## WHAT THE EXERCISE ASKS
Without changing a single word, restate the entries below.

[Collected data]
◆ ◆ ◆
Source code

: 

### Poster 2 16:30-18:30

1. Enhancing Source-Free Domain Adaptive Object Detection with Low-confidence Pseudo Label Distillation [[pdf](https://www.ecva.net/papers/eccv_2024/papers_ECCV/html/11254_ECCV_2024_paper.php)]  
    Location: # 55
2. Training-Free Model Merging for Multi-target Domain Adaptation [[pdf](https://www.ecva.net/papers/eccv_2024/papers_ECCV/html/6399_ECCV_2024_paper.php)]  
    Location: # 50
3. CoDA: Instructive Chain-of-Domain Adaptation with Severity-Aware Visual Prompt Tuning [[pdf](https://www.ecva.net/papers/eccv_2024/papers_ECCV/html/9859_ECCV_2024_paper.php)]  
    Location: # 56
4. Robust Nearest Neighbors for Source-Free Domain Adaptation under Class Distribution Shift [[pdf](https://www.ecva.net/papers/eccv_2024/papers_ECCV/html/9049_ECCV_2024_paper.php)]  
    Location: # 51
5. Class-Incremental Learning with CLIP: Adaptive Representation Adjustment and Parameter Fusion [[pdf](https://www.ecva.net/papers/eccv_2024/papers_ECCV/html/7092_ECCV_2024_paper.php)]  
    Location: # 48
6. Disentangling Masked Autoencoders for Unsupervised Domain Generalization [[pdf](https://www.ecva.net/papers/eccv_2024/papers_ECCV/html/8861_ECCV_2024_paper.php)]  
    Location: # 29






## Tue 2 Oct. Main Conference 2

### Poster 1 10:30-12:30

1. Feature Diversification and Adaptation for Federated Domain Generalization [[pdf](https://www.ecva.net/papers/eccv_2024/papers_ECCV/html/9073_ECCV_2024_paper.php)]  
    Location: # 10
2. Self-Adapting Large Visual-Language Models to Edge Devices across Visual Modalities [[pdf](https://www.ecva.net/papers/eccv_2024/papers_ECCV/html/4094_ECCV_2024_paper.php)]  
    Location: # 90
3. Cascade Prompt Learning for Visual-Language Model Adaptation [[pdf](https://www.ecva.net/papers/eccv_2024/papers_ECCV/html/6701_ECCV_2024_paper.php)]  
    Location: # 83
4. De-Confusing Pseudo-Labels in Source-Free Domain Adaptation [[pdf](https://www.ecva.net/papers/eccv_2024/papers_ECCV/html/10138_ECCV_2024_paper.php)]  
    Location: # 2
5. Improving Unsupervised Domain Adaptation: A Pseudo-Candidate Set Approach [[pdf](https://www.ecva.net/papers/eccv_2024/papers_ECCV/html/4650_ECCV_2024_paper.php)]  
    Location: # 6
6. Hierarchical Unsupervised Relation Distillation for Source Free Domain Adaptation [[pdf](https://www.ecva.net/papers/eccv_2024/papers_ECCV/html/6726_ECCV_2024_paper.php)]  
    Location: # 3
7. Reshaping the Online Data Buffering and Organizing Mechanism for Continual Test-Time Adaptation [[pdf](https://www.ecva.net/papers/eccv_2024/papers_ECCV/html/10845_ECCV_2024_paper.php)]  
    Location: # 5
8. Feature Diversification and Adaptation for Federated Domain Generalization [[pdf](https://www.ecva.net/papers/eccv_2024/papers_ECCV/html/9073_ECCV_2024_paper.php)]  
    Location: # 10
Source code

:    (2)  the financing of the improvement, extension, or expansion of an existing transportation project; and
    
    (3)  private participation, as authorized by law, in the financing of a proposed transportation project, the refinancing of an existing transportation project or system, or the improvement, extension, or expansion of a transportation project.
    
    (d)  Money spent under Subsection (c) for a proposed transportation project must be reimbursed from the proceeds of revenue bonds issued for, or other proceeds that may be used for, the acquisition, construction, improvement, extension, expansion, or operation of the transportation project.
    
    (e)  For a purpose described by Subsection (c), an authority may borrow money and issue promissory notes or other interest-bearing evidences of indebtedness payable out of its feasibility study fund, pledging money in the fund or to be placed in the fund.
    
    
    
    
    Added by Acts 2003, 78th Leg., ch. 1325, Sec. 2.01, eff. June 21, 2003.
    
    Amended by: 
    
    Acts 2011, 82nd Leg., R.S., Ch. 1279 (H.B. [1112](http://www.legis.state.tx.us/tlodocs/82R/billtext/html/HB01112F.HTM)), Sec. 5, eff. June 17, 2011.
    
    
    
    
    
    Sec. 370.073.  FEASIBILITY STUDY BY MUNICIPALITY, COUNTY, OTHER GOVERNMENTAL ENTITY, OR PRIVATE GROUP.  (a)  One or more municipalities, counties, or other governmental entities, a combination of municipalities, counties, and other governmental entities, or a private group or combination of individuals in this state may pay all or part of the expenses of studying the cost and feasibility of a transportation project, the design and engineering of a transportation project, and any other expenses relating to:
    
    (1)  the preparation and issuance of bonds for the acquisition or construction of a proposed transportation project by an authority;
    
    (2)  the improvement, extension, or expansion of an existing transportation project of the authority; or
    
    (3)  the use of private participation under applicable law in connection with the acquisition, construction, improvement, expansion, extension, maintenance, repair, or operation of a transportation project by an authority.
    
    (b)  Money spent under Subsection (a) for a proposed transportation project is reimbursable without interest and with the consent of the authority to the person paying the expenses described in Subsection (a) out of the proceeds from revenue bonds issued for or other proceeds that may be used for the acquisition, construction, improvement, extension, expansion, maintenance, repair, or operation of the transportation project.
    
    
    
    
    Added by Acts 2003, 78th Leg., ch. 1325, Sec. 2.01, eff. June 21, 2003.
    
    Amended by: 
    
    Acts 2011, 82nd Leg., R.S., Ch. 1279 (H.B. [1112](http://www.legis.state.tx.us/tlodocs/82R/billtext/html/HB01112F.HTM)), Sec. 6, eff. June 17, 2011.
◆ ◆ ◆
## SOLUTION
Source code

: 

### Poster 2 16:30-18:30

1. Enhancing Source-Free Domain Adaptive Object Detection with Low-confidence Pseudo Label Distillation [[pdf](https://www.ecva.net/papers/eccv_2024/papers_ECCV/html/11254_ECCV_2024_paper.php)]  
    Location: # 55
2. Training-Free Model Merging for Multi-target Domain Adaptation [[pdf](https://www.ecva.net/papers/eccv_2024/papers_ECCV/html/6399_ECCV_2024_paper.php)]  
    Location: # 50
3. CoDA: Instructive Chain-of-Domain Adaptation with Severity-Aware Visual Prompt Tuning [[pdf](https://www.ecva.net/papers/eccv_2024/papers_ECCV/html/9859_ECCV_2024_paper.php)]  
    Location: # 56
4. Robust Nearest Neighbors for Source-Free Domain Adaptation under Class Distribution Shift [[pdf](https://www.ecva.net/papers/eccv_2024/papers_ECCV/html/9049_ECCV_2024_paper.php)]  
    Location: # 51
5. Class-Incremental Learning with CLIP: Adaptive Representation Adjustment and Parameter Fusion [[pdf](https://www.ecva.net/papers/eccv_2024/papers_ECCV/html/7092_ECCV_2024_paper.php)]  
    Location: # 48
6. Disentangling Masked Autoencoders for Unsupervised Domain Generalization [[pdf](https://www.ecva.net/papers/eccv_2024/papers_ECCV/html/8861_ECCV_2024_paper.php)]  
    Location: # 29






## Tue 2 Oct. Main Conference 2

### Poster 1 10:30-12:30

1. Feature Diversification and Adaptation for Federated Domain Generalization [[pdf](https://www.ecva.net/papers/eccv_2024/papers_ECCV/html/9073_ECCV_2024_paper.php)]  
    Location: # 10
2. Self-Adapting Large Visual-Language Models to Edge Devices across Visual Modalities [[pdf](https://www.ecva.net/papers/eccv_2024/papers_ECCV/html/4094_ECCV_2024_paper.php)]  
    Location: # 90
3. Cascade Prompt Learning for Visual-Language Model Adaptation [[pdf](https://www.ecva.net/papers/eccv_2024/papers_ECCV/html/6701_ECCV_2024_paper.php)]  
    Location: # 83
4. De-Confusing Pseudo-Labels in Source-Free Domain Adaptation [[pdf](https://www.ecva.net/papers/eccv_2024/papers_ECCV/html/10138_ECCV_2024_paper.php)]  
    Location: # 2
5. Improving Unsupervised Domain Adaptation: A Pseudo-Candidate Set Approach [[pdf](https://www.ecva.net/papers/eccv_2024/papers_ECCV/html/4650_ECCV_2024_paper.php)]  
    Location: # 6
6. Hierarchical Unsupervised Relation Distillation for Source Free Domain Adaptation [[pdf](https://www.ecva.net/papers/eccv_2024/papers_ECCV/html/6726_ECCV_2024_paper.php)]  
    Location: # 3
7. Reshaping the Online Data Buffering and Organizing Mechanism for Continual Test-Time Adaptation [[pdf](https://www.ecva.net/papers/eccv_2024/papers_ECCV/html/10845_ECCV_2024_paper.php)]  
    Location: # 5
8. Feature Diversification and Adaptation for Federated Domain Generalization [[pdf](https://www.ecva.net/papers/eccv_2024/papers_ECCV/html/9073_ECCV_2024_paper.php)]  
    Location: # 10
Source code

:    (2)  the financing of the improvement, extension, or expansion of an existing transportation project; and
    
    (3)  private participation, as authorized by law, in the financing of a proposed transportation project, the refinancing of an existing transportation project or system, or the improvement, extension, or expansion of a transportation project.
    
    (d)  Money spent under Subsection (c) for a proposed transportation project must be reimbursed from the proceeds of revenue bonds issued for, or other proceeds that may be used for, the acquisition, construction, improvement, extension, expansion, or operation of the transportation project.
    
    (e)  For a purpose described by Subsection (c), an authority may borrow money and issue promissory notes or other interest-bearing evidences of indebtedness payable out of its feasibility study fund, pledging money in the fund or to be placed in the fund.
    
    
    
    
    Added by Acts 2003, 78th Leg., ch. 1325, Sec. 2.01, eff. June 21, 2003.
    
    Amended by: 
    
    Acts 2011, 82nd Leg., R.S., Ch. 1279 (H.B. [1112](http://www.legis.state.tx.us/tlodocs/82R/billtext/html/HB01112F.HTM)), Sec. 5, eff. June 17, 2011.
    
    
    
    
    
    Sec. 370.073.  FEASIBILITY STUDY BY MUNICIPALITY, COUNTY, OTHER GOVERNMENTAL ENTITY, OR PRIVATE GROUP.  (a)  One or more municipalities, counties, or other governmental entities, a combination of municipalities, counties, and other governmental entities, or a private group or combination of individuals in this state may pay all or part of the expenses of studying the cost and feasibility of a transportation project, the design and engineering of a transportation project, and any other expenses relating to:
    
    (1)  the preparation and issuance of bonds for the acquisition or construction of a proposed transportation project by an authority;
    
    (2)  the improvement, extension, or expansion of an existing transportation project of the authority; or
    
    (3)  the use of private participation under applicable law in connection with the acquisition, construction, improvement, expansion, extension, maintenance, repair, or operation of a transportation project by an authority.
    
    (b)  Money spent under Subsection (a) for a proposed transportation project is reimbursable without interest and with the consent of the authority to the person paying the expenses described in Subsection (a) out of the proceeds from revenue bonds issued for or other proceeds that may be used for the acquisition, construction, improvement, extension, expansion, maintenance, repair, or operation of the transportation project.
    
    
    
    
    Added by Acts 2003, 78th Leg., ch. 1325, Sec. 2.01, eff. June 21, 2003.
    
    Amended by: 
    
    Acts 2011, 82nd Leg., R.S., Ch. 1279 (H.B. [1112](http://www.legis.state.tx.us/tlodocs/82R/billtext/html/HB01112F.HTM)), Sec. 6, eff. June 17, 2011.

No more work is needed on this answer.